The type of engineered nanoparticles (ENPs) proved to be the most crucial factor influencing the sorption of Cd²⁺ in soils of volcanic origin, surpassing the impact of ENP dose and incubation time. The FeNPs resulted in faster and higher Cd retention in all studied soils and treatments, which was attributed to the high reactivity of these substrates. The soil conditions further facilitated surface transformations of the FeNPs. However, kinetic equations describing solute transport indicated that Cd removal occurred in more energetic sites in the Soil-AgNPs and Soil-CuNPs treatments.

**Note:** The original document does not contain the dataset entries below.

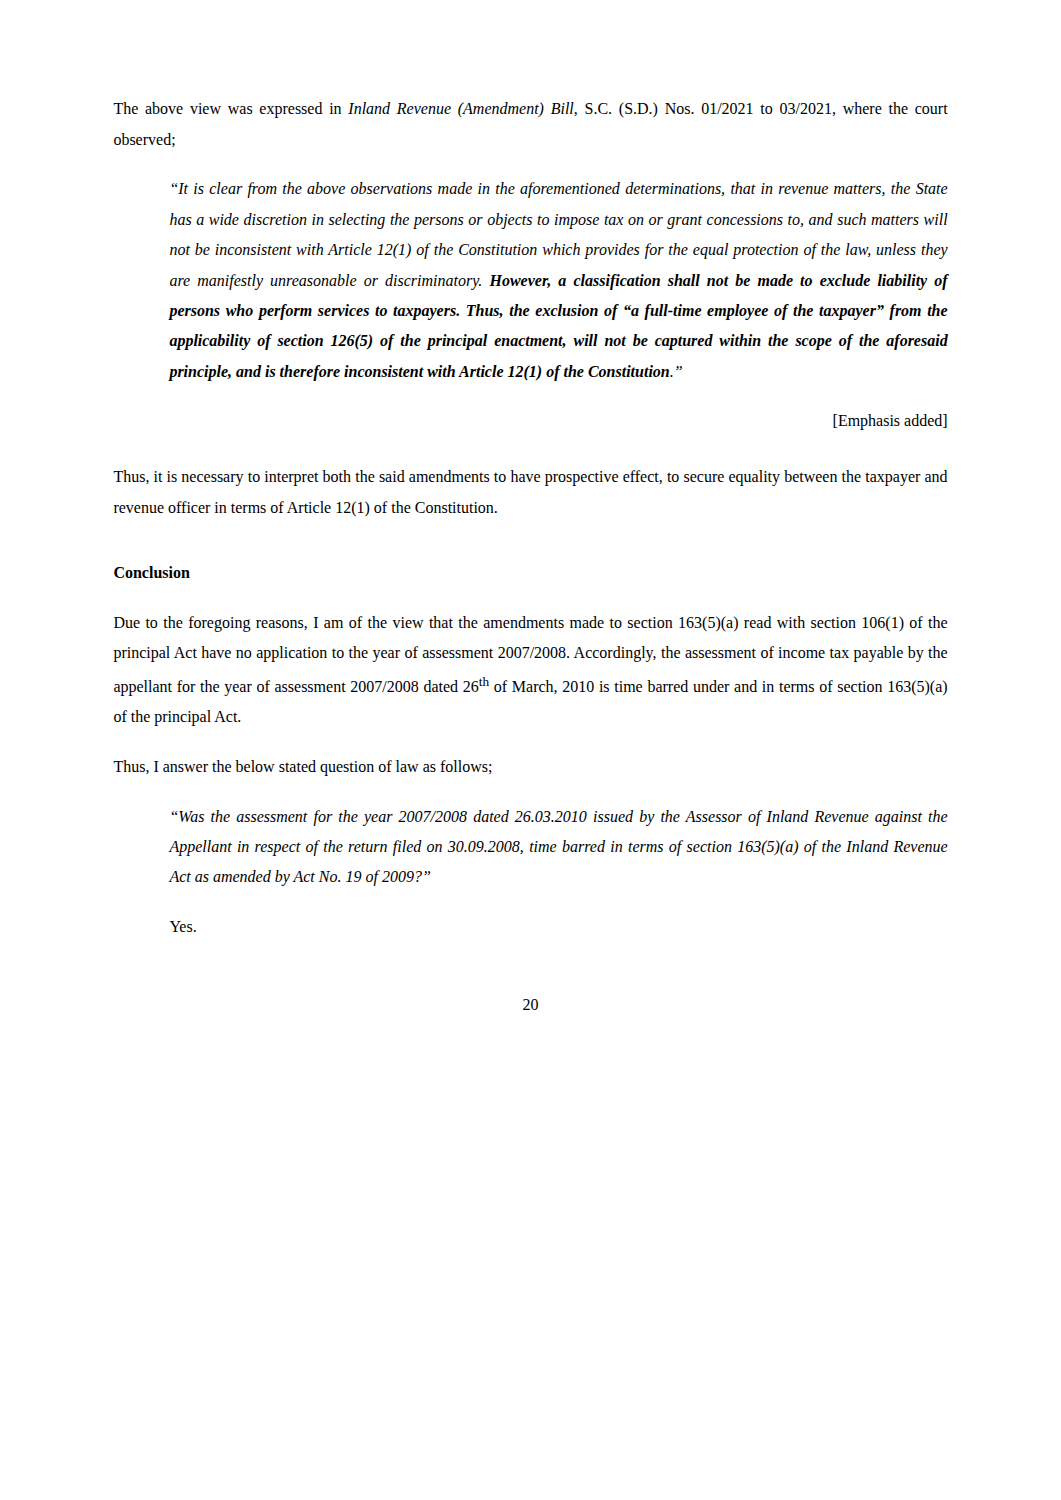The above view was expressed in Inland Revenue (Amendment) Bill, S.C. (S.D.) Nos. 01/2021 to 03/2021, where the court observed;
“It is clear from the above observations made in the aforementioned determinations, that in revenue matters, the State has a wide discretion in selecting the persons or objects to impose tax on or grant concessions to, and such matters will not be inconsistent with Article 12(1) of the Constitution which provides for the equal protection of the law, unless they are manifestly unreasonable or discriminatory. However, a classification shall not be made to exclude liability of persons who perform services to taxpayers. Thus, the exclusion of “a full-time employee of the taxpayer” from the applicability of section 126(5) of the principal enactment, will not be captured within the scope of the aforesaid principle, and is therefore inconsistent with Article 12(1) of the Constitution.”
[Emphasis added]
Thus, it is necessary to interpret both the said amendments to have prospective effect, to secure equality between the taxpayer and revenue officer in terms of Article 12(1) of the Constitution.
Conclusion
Due to the foregoing reasons, I am of the view that the amendments made to section 163(5)(a) read with section 106(1) of the principal Act have no application to the year of assessment 2007/2008. Accordingly, the assessment of income tax payable by the appellant for the year of assessment 2007/2008 dated 26th of March, 2010 is time barred under and in terms of section 163(5)(a) of the principal Act.
Thus, I answer the below stated question of law as follows;
“Was the assessment for the year 2007/2008 dated 26.03.2010 issued by the Assessor of Inland Revenue against the Appellant in respect of the return filed on 30.09.2008, time barred in terms of section 163(5)(a) of the Inland Revenue Act as amended by Act No. 19 of 2009?”
Yes.
20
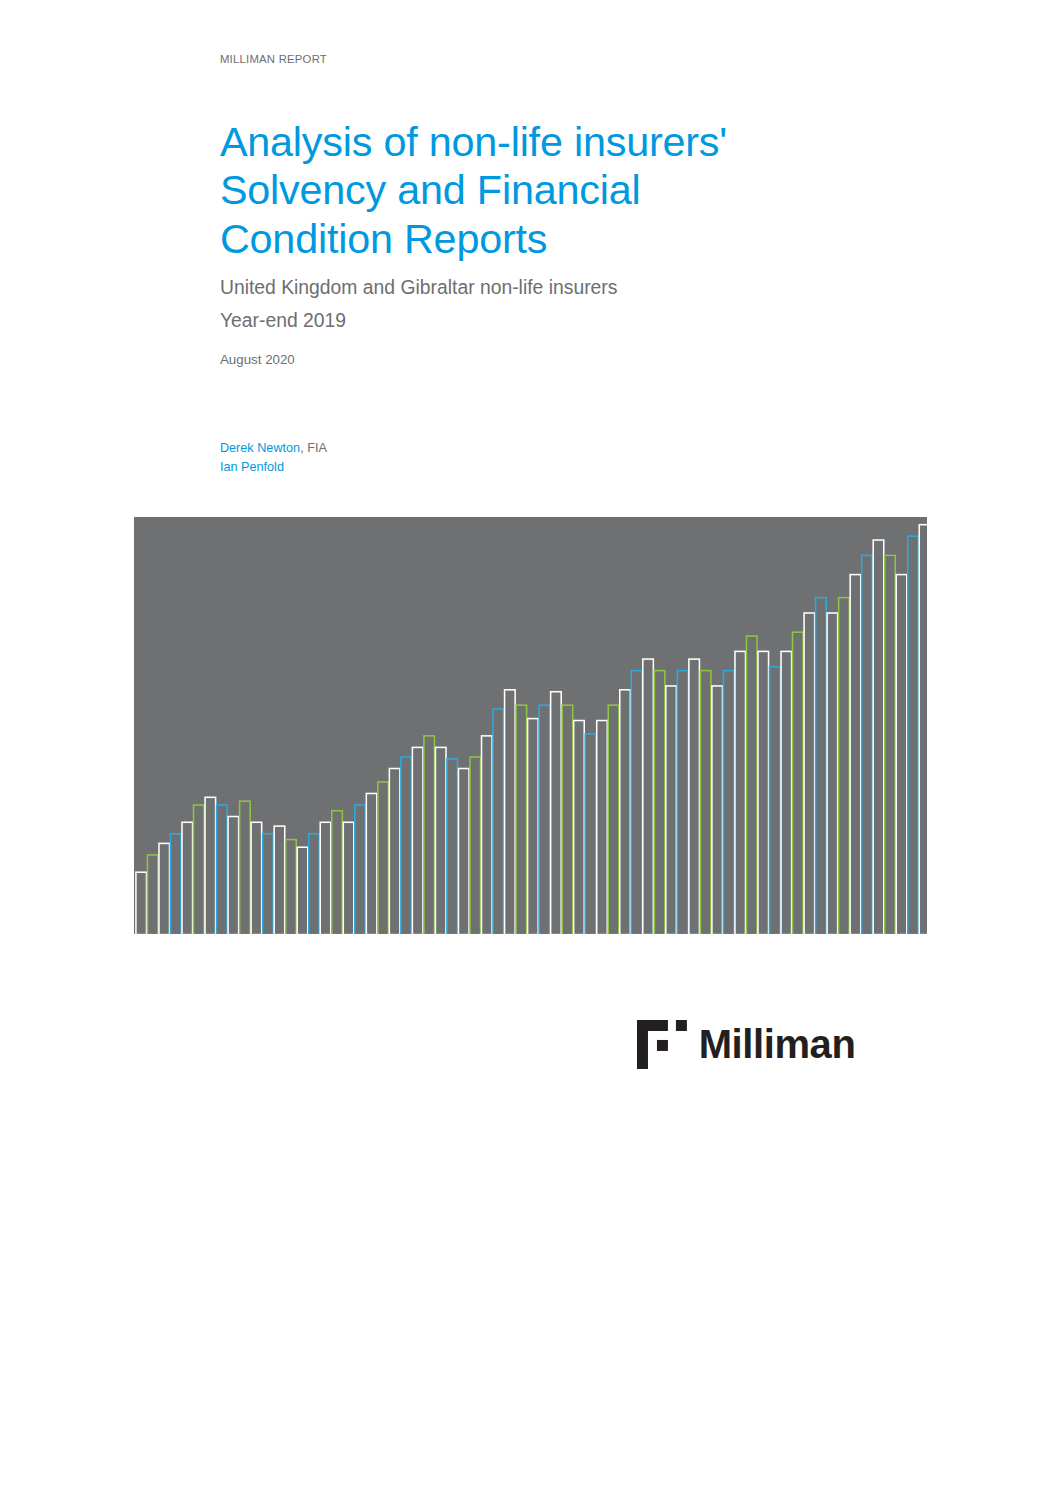MILLIMAN REPORT
Analysis of non-life insurers'
Solvency and Financial
Condition Reports
United Kingdom and Gibraltar non-life insurers
Year-end 2019
August 2020
Derek Newton, FIA
Ian Penfold
Milliman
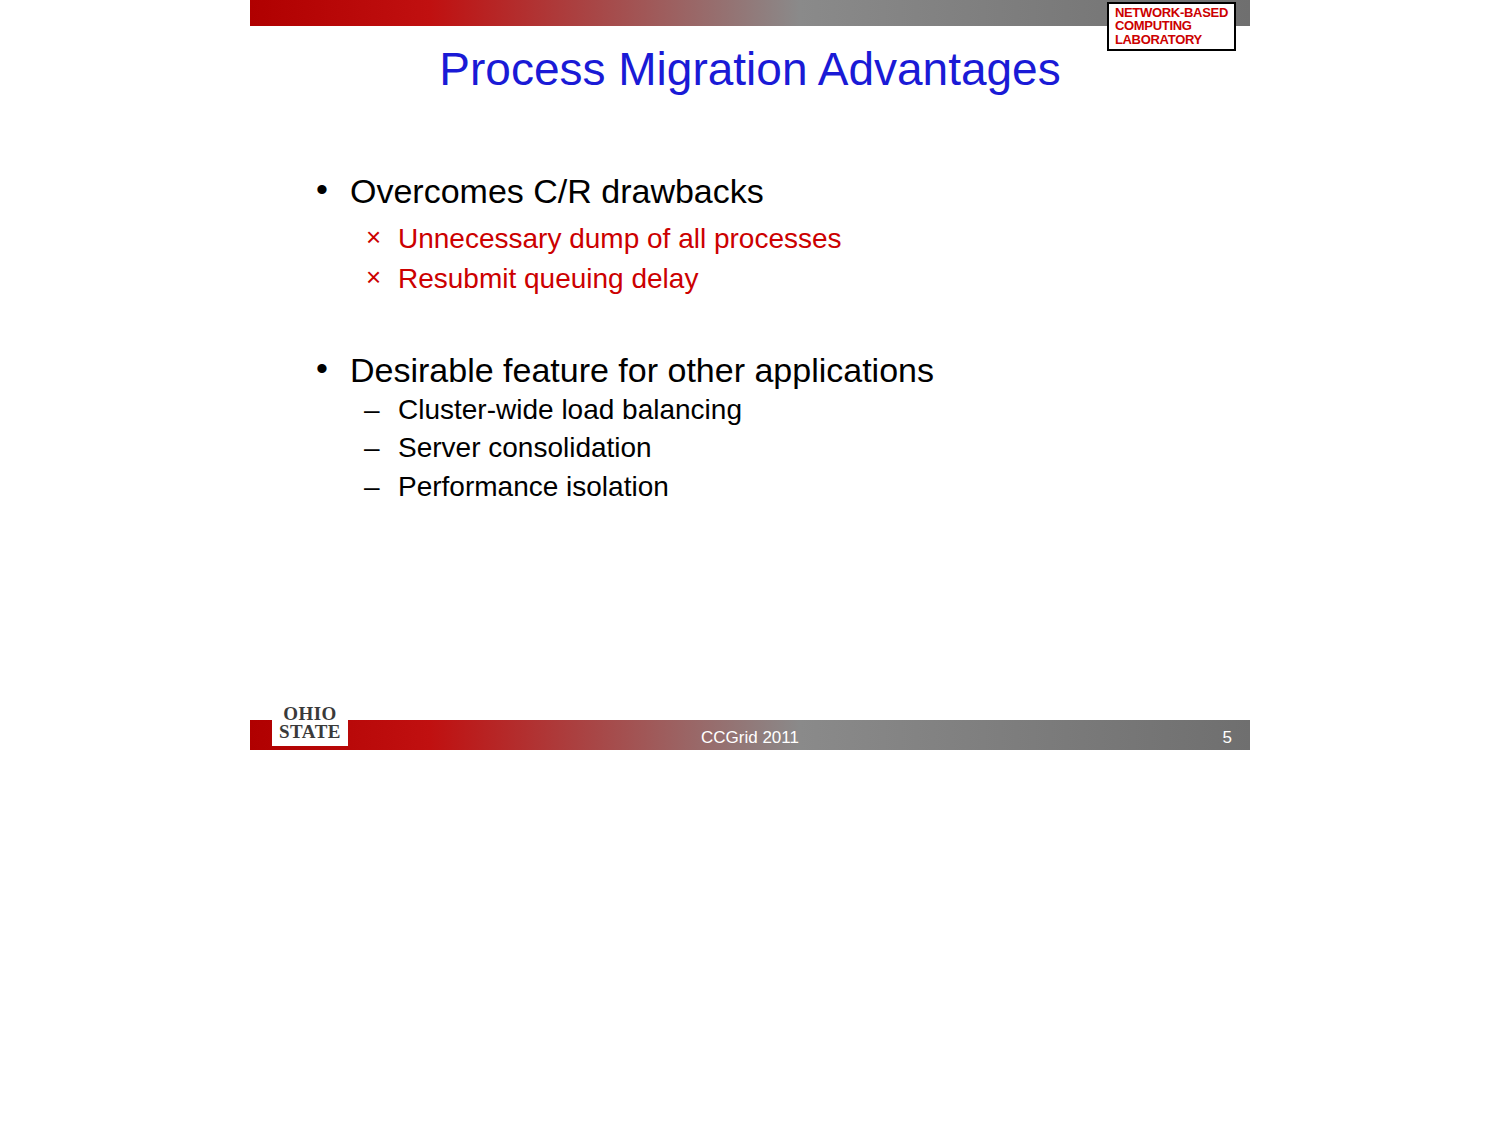NETWORK-BASED COMPUTING LABORATORY
Process Migration Advantages
Overcomes C/R drawbacks
Unnecessary dump of all processes
Resubmit queuing delay
Desirable feature for other applications
Cluster-wide load balancing
Server consolidation
Performance isolation
OHIO STATE
CCGrid 2011
5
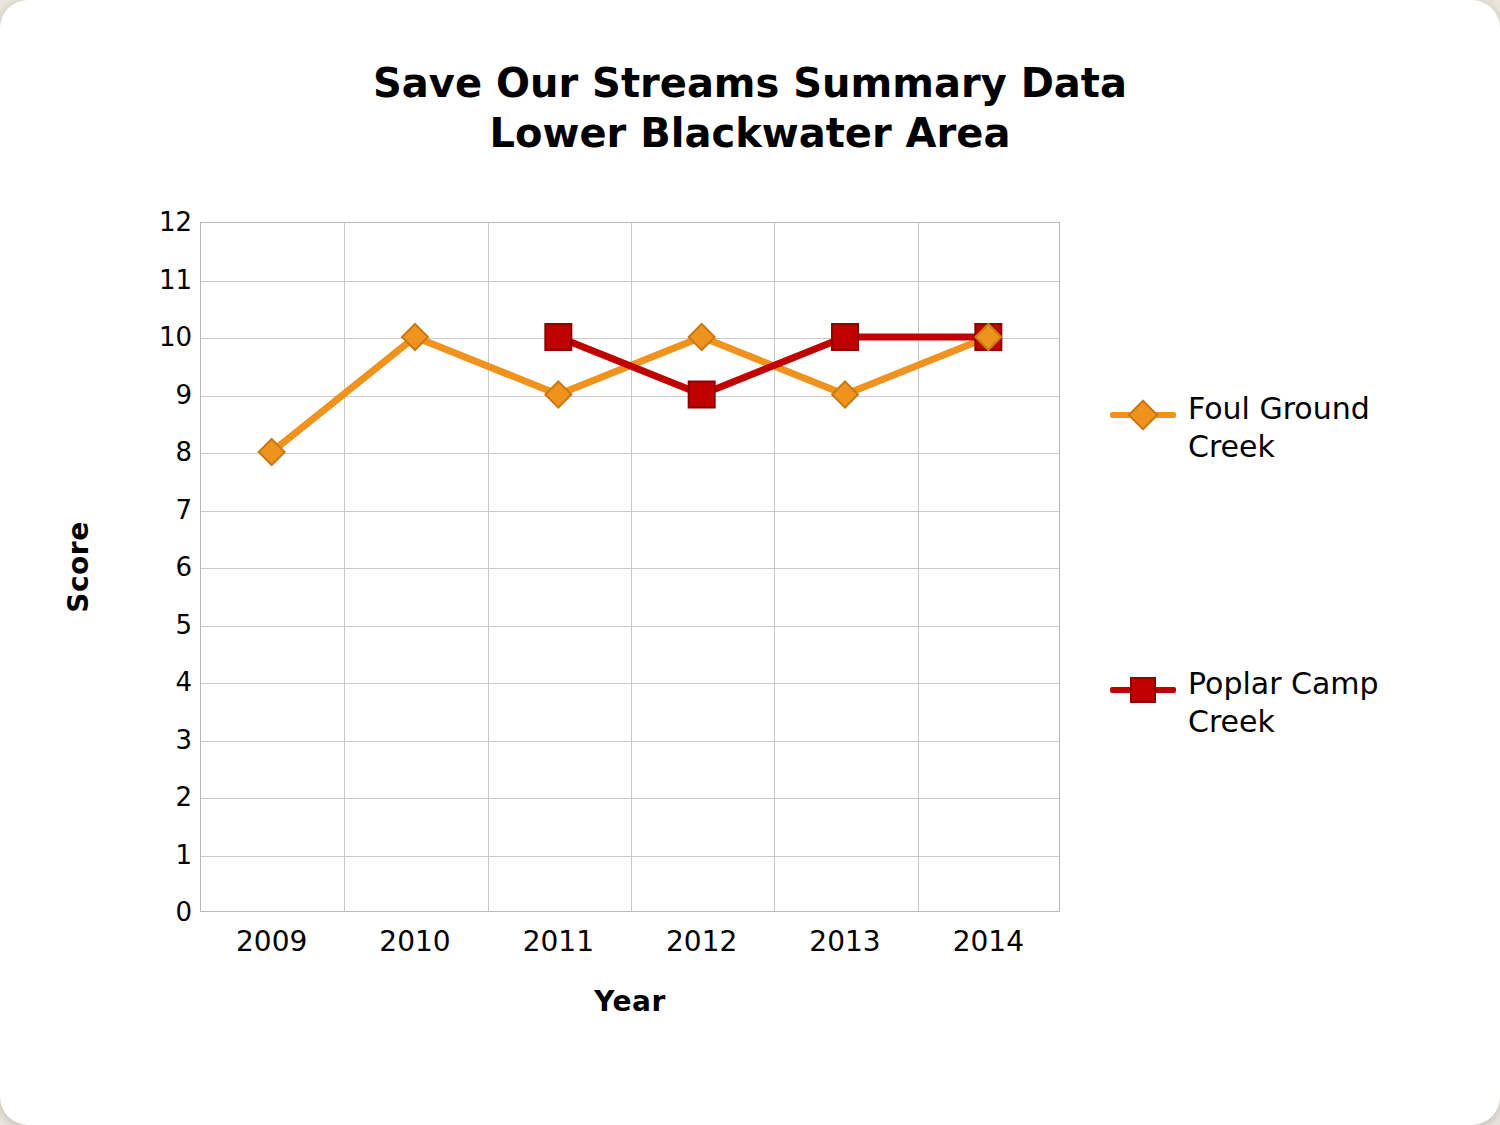Save Our Streams Summary Data
Lower Blackwater Area
12 11 10 9 8 7 6 5 4 3 2 1 0
Score
2009 2010 2011 2012 2013 2014
Year
Foul Ground Creek
Poplar Camp Creek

The results provide a preliminary understanding of how these nanoparticles modify the sorption kinetics of heavy metals, specifically Cd. The differences in behaviour could be explained by the varying chemical environments in which the nanoparticles are submerged in soils and influenced by factors such as the type and content of organic matter and the characteristics of the inorganic fraction. These factors trigger distinct responses in the reactivity of the ENPs associated with redox reactions.

These data and their analyses offer valuable insights for managing contaminated soil or soil with potential loads of ENPs and heavy metals. This information enables the projection of an appropriate strategy for agricultural use.